▶ _EXTRACT TO READ_:
□ □ □

When status is considered in the analysis, it becomes entirely unsurprising why a bunch of university-educated, bougie urban professionals with technocratic skills and safe salaries that label decimated low-income communities as “racist angry old White men” is perhaps a recipe for social and electoral disaster. This is precisely what is predicted when the political analysis incorporates status. And it is precisely the rhetoric that has characterised parties like the Democrats in the U.S. or Labour in the UK, and their supporting media channels, since 2016.
Brexit provides the most revealing insight into both the independent effect of status, and the debilitating consequences of the rhetoric from the London Labour set in the aftermath of the referendum. Despite the stereotype trope of who voted for Brexit and why, as Oxford's Professor Danny Dorling has extensively detailed, Brexit was a middle-class revolt. Southern counties had far and away more Leave voters than the North. And, areas that voted Leave were the areas with the least immigrants.
As a case in point, Somerset voted Leave by 52.3%, or 288,122 total Leave votes; this was more votes for Leave than all of the Northern voting districts of Darlington, Hartlepool, Harrogate, Stockton-on-Tees, Middlesborough, Hambleton, and York, combined. The vote was driven primarily by Shire conservatives in the South, not the “angry anti-immigrant Northener” of Guardian stereotype infamy.

□ □ □

▶ _LISTED ENTRIES_:

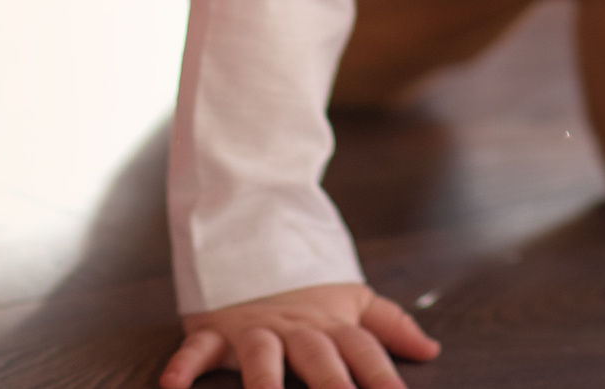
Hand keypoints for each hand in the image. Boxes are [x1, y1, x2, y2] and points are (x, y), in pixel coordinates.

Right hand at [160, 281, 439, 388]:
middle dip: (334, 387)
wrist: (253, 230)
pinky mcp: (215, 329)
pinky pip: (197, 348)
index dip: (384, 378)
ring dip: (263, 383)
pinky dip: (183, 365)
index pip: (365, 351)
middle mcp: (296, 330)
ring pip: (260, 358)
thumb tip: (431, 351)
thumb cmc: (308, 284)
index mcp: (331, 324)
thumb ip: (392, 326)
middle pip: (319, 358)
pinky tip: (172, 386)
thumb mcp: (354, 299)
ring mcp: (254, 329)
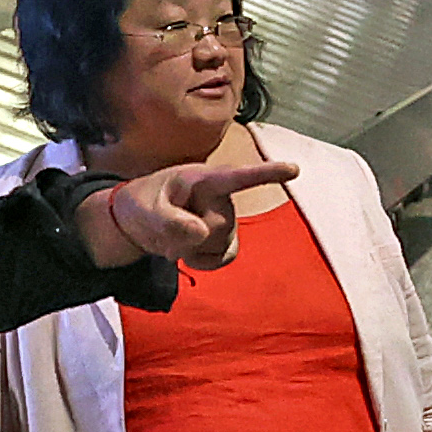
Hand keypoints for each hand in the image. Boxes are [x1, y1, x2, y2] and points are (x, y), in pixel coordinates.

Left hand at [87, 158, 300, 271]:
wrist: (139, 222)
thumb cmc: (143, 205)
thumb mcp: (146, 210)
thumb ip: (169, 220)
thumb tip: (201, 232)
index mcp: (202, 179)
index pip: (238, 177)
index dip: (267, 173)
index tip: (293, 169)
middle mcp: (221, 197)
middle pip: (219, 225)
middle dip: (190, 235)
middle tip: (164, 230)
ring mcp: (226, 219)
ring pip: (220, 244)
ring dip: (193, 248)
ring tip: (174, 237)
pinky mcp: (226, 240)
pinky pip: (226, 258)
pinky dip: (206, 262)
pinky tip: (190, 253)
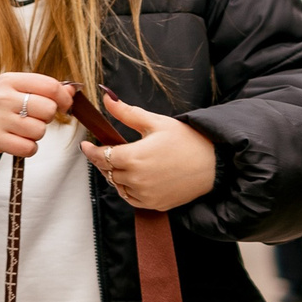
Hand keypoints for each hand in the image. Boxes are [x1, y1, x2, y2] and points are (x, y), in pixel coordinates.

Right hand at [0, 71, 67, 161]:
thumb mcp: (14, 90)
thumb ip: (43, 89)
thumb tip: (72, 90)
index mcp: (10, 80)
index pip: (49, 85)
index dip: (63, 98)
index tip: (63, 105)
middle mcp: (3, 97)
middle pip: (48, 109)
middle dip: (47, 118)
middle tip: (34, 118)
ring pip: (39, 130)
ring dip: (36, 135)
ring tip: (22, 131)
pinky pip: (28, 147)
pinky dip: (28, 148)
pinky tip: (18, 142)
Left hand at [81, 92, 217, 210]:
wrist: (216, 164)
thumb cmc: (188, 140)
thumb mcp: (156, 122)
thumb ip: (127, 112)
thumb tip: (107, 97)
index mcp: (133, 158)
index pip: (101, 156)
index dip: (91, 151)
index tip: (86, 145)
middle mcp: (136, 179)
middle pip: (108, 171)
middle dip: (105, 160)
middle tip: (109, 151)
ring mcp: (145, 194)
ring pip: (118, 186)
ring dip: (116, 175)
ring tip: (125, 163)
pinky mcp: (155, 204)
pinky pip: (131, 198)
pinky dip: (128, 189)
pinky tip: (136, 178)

□ □ □

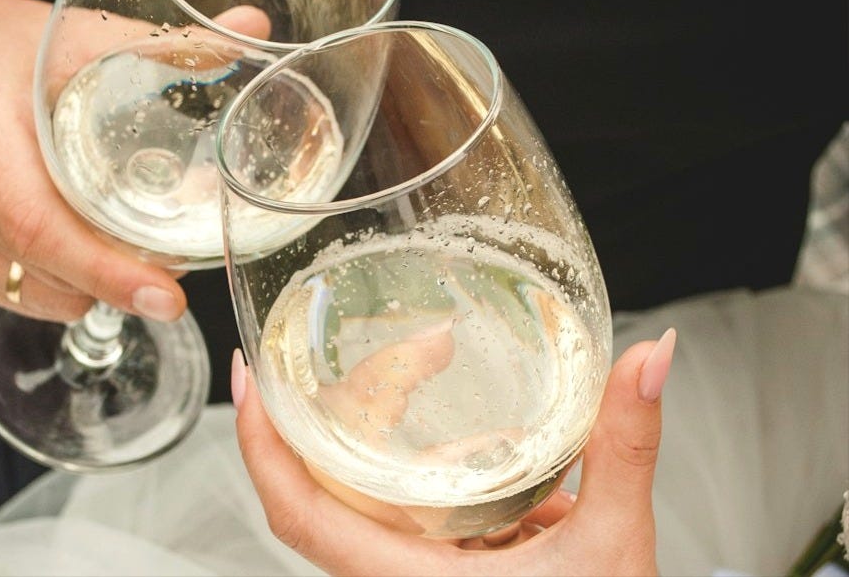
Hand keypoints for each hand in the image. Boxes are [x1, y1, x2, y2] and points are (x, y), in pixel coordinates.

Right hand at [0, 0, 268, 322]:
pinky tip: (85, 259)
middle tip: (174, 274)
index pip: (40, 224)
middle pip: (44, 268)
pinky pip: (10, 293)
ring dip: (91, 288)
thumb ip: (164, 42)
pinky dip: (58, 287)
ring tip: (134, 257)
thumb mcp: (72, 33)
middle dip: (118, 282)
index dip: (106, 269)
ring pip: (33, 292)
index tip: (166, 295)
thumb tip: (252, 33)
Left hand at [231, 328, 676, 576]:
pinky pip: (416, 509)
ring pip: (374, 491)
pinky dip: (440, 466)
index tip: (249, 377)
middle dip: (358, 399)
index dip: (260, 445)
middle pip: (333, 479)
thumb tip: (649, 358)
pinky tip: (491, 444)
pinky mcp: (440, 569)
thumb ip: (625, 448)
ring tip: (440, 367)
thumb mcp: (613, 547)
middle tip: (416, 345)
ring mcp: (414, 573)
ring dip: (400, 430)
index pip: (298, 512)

□ □ □

▶ _YOUR TASKS_:
1) Edit the text on Brexit and status from "As a case in" to "Guardian stereotype infamy.", replacing "Shire conservatives" with "rural conservatives".
2) Resume the text on Brexit and status, writing on from its final sentence.

▶ _RESPONSES PER TASK_:
1)
As a case in point, Somerset voted Leave by 52.3%, or 288,122 total Leave votes; this was more votes for Leave than all of the Northern voting districts of Darlington, Hartlepool, Harrogate, Stockton-on-Tees, Middlesborough, Hambleton, and York, combined. The vote was driven primarily by rural conservatives in the South, not the “angry anti-immigrant Northener” of Guardian stereotype infamy.

2)
The ‘why’ in the Brexit context is illustrative of how status can transcend traditional class-concepts of social division, because status overlaps across class. Chan et al. hypothesised that if Brexit was about traditional economic factors, voting Leave would stratify along class-based lines; if it was more driven by cultural values and national identity, it would stratify more along status lines. The results were that, while both class and status issues were factors, the weight of the vote was predicted by status. To quote:
“But Leave-support goes far beyond these groups. Indeed, quite a lot of people in comfortable circumstances or living in leafy neighborhoods support Leave. Many of them do so because they subscribe to a more nationalistic view of Britain's place in Europe. Of course, such a worldview is itself shaped by social and political processes. It remains a challenge to understand the appeal of this outlook to a large section of the British public. But it would be misleading to pin the Brexit vote outcome on the left-behinds alone.”
What might explain the emergence of status, rather than class, as a source of social and political discontents? A paper by Bukodi and Goldthorpe examined the role of status in the rise of support for populist parties, but went further in the analysis by positing a link between the rhetoric of meritocracy, and status. Specifically, in societies like the U.K. the prevailing socio-political-economic ideology emphasises that society rewards hard work and effort, when in fact it primarily rewards those who start from a baseline of opportunity, wealth, and privilege. This fact isn't lost on people who, once upon a time, had dignity in labour, employment opportunity, housing security, and living wages. The authors call into question, both morally and politically, the discourse of meritocracy, particularly factoring in the evidence for total collapse of social mobility and failure of meritocracy.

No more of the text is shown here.